At the time of its launch, 40 Oregon employers will be participating in the pilot program with others to join in the fall.
How it Works
When an employer enrolls in OregonSaves, all of its employees are automatically enrolled in the plan and they start automatic contributions of 5% of their paycheck into a Roth IRA, with an automatic increase enforced annually until the employee is contributing 10% of eligible pay. The employee does, however, have the right to opt out of the program at any time or change the contribution amount to a percentage of their choosing.
The first $1,000 that the employee saves is invested in a low-risk “Capital Preservation Fund,” while the remainder of funds beyond the first $1,000 of savings is invested in a target date fund that is based on the employee’s age.
Employer contributions are not required, however the employer is required to remit the employee’s contributions through payroll deduction and keep contribution records for 3 years. Contributions are submitted through an online employer portal on the OregonSaves website. New employees will need to be enrolled within 60 days of their date of hire.
As indicated earlier, this new program also brings with it a mandate. All employers will eventually have to participate in the program or file a Certificate of Exemption. This certificate is for employers that are already providing a qualified retirement plan for their employees and are therefore exempt from participating in the OregonSaves program. The certificate will need to be revalidated every 3 years and the deadline for Oregon employers to comply is based on each organization’s number of employees.
If an employer has more than 100 employees, they must comply with the mandate this year, starting November 15, 2017. Employers with 50 to 99 employees have until May 15, 2018, while those with 20 to 49 employees have until December 15, 2018. Smaller organizations have even longer to comply, as those with 10 to 19 employees have until May 15, 2019, those with 5 to 9 employees have until November 15, 2019, and those with 4 or fewer employees have until May 15, 2020 to comply.

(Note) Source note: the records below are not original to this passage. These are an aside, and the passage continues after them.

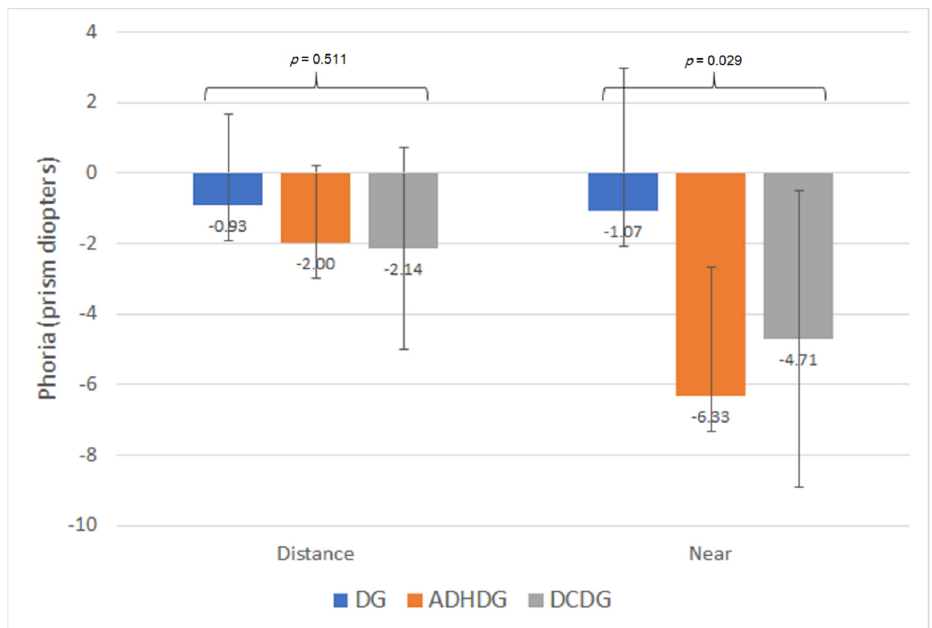
Figure 2. Mean values for the break and recovery points of the near point of convergence (NPC) in the subgroups of dyslexia (DG), attention deficit/hyperactivity disorder (ADHDG) and developmental coordination disorder (DCDG).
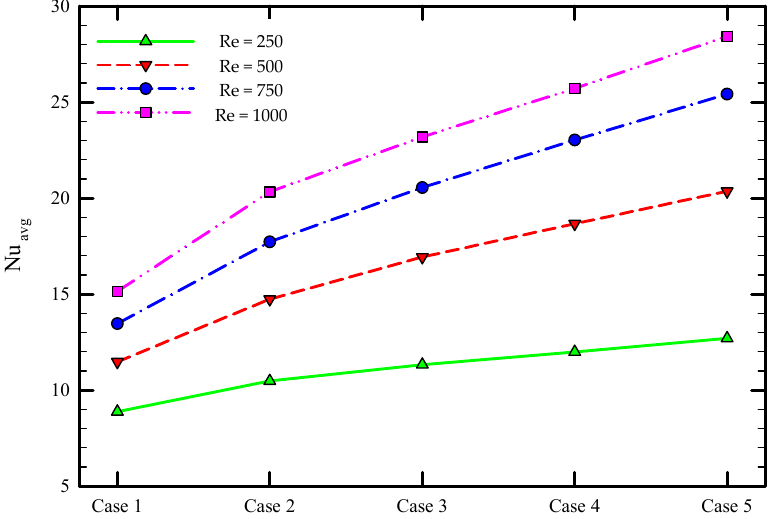
Figure 12. Average Nusselt number for the captured cases at different Re numbers for φ = 0%.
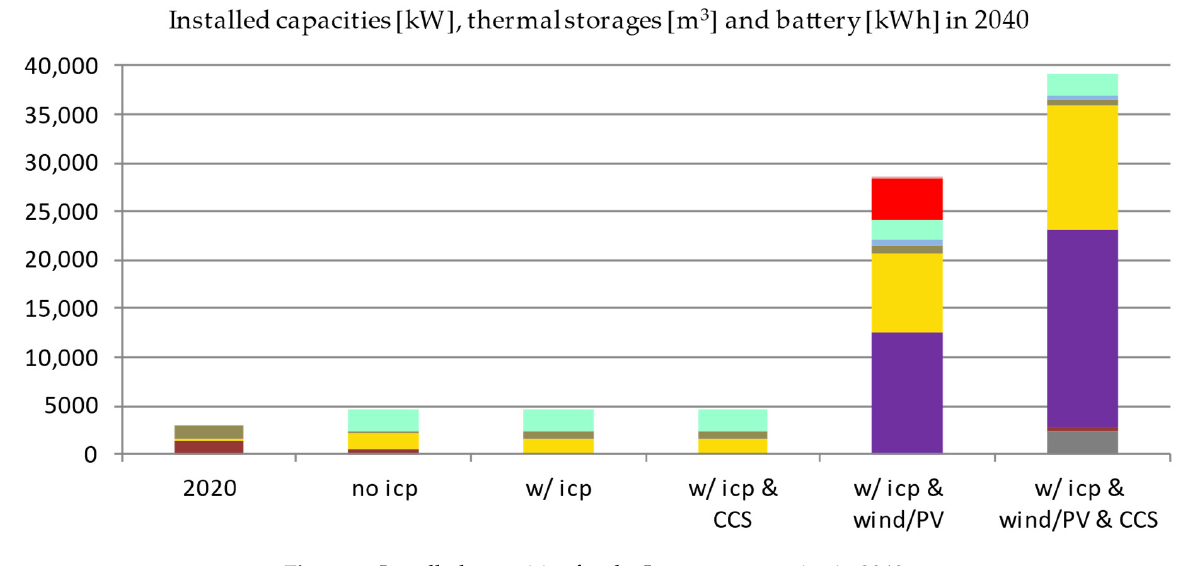
Figure 5. Installed capacities for the Japanese scenarios in 2040.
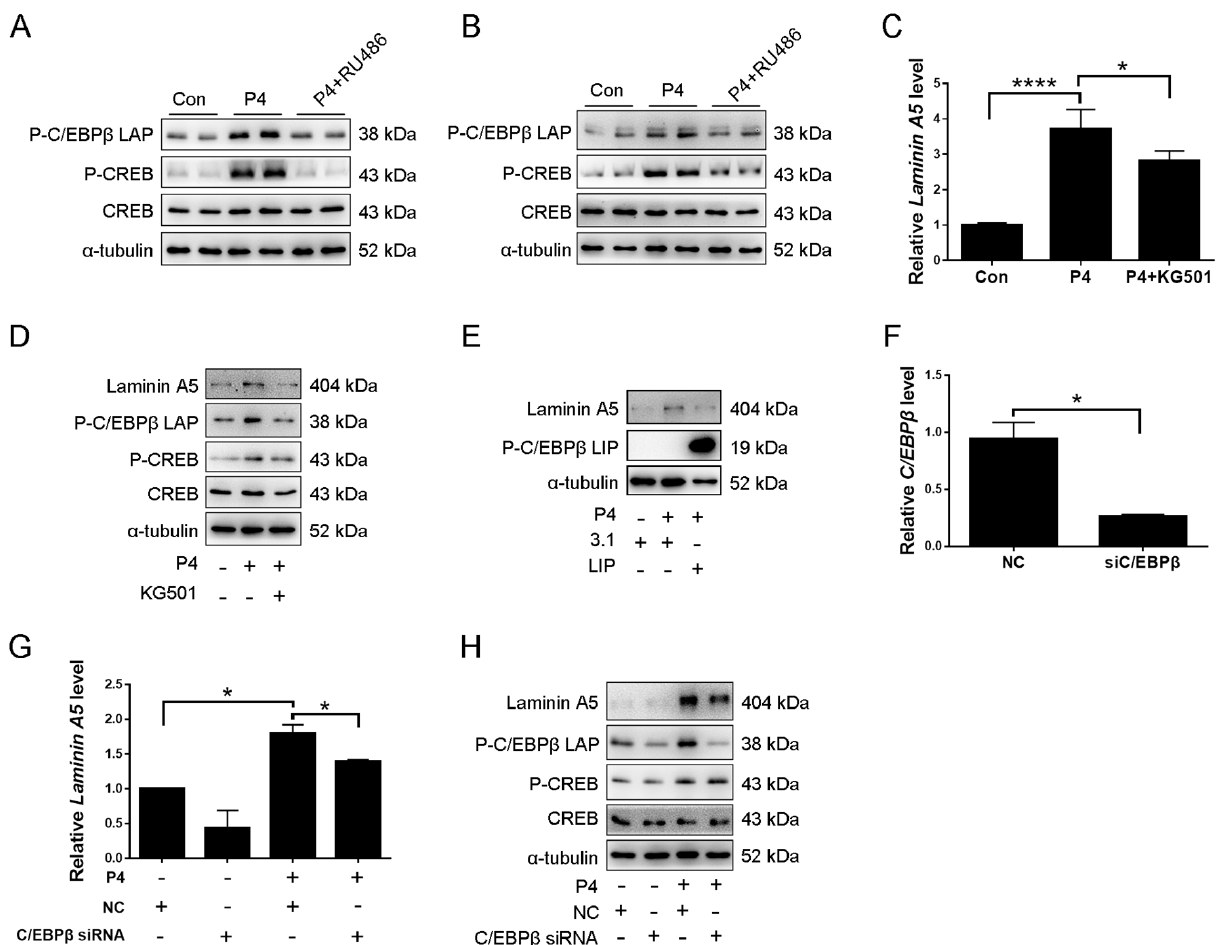
Figure 6. CREB-C/EBP β mediates progesterone induction on laminin A5 expression. ( A ) Western blot analysis of effects of RU486 on progesterone induction on p-CREB and p-C/EBP β -LAP expression in ovariectomized mouse uteri. ( B ) Western blot analysis of effects of RU486 on progesterone induction on p-CREB and p-C/EBP β -LAP expression in cultured stromal cells. ( C ) RT-qPCR analysis on effects of CREB inhibitor KG-501 on progesterone induction of Laminin A5 expression in stromal cells. ( D ) Western blot analysis on effects of KG-501 on progesterone induction of laminin A5, p-CREB, and p-C/EBP β -LAP expression. ( E ) Western blot analysis on the effect of C/EBP β -LIP overexpression on progesterone induction of laminin A5 expression. ( F ) RT-qPCR analysis of C/EBP β mRNA levels after stromal cells were treated with C/EBP β siRNA. ( G ) RT-qPCR analysis of effects of C/EBP β siRNA on progesterone induction of Laminin A5 expression. ( H ) Western blot analysis of effects of C/EBP β siRNA on progesterone induction of laminin A5, p-CREB, p-C/EBP β -LAP expression. Bars represent mean ± SD (* p -value < 0.05, **** p -value < 0.0001). 3.1, empty pcDNA 3.1 (+) vector; LIP, C/EBP β -LIP overexpression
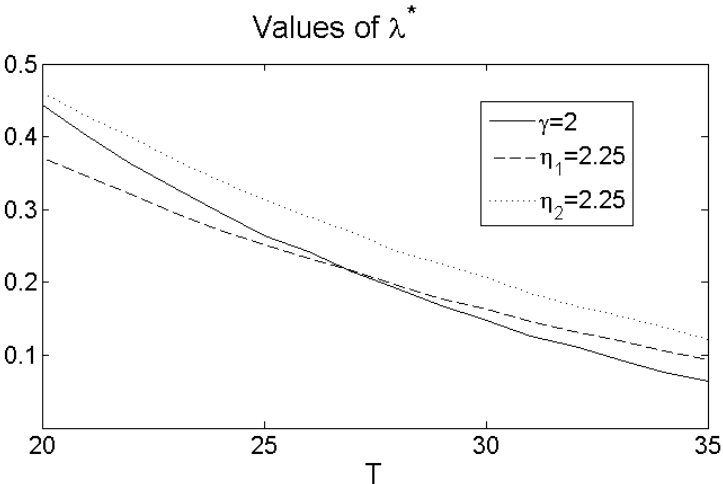
Figure 3. Values for the indifference switching λ ∗ for different levels of the career length T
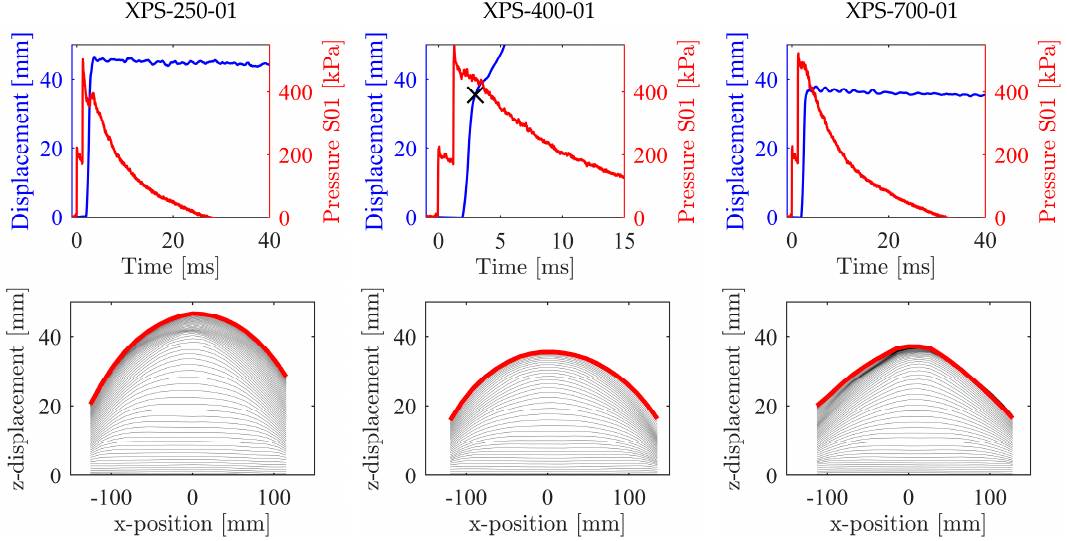
Figure A2. Displacement and pressure versus time (top) and displacement profiles (bottom) for tests on sandwich panels with 15 bar firing pressure, Series 1.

It’s also important to note that President Trump signed House Joint Resolution 66 in May that blocked the Department of Labor’s ruling that states could sponsor savings programs that were exempt from federal ERISA requirements. As this does not prevent automatic savings programs, the Treasurer announced last month that the launch of OregonSaves would move forward as planned. More information on the program can be found at www.oregonsaves.com.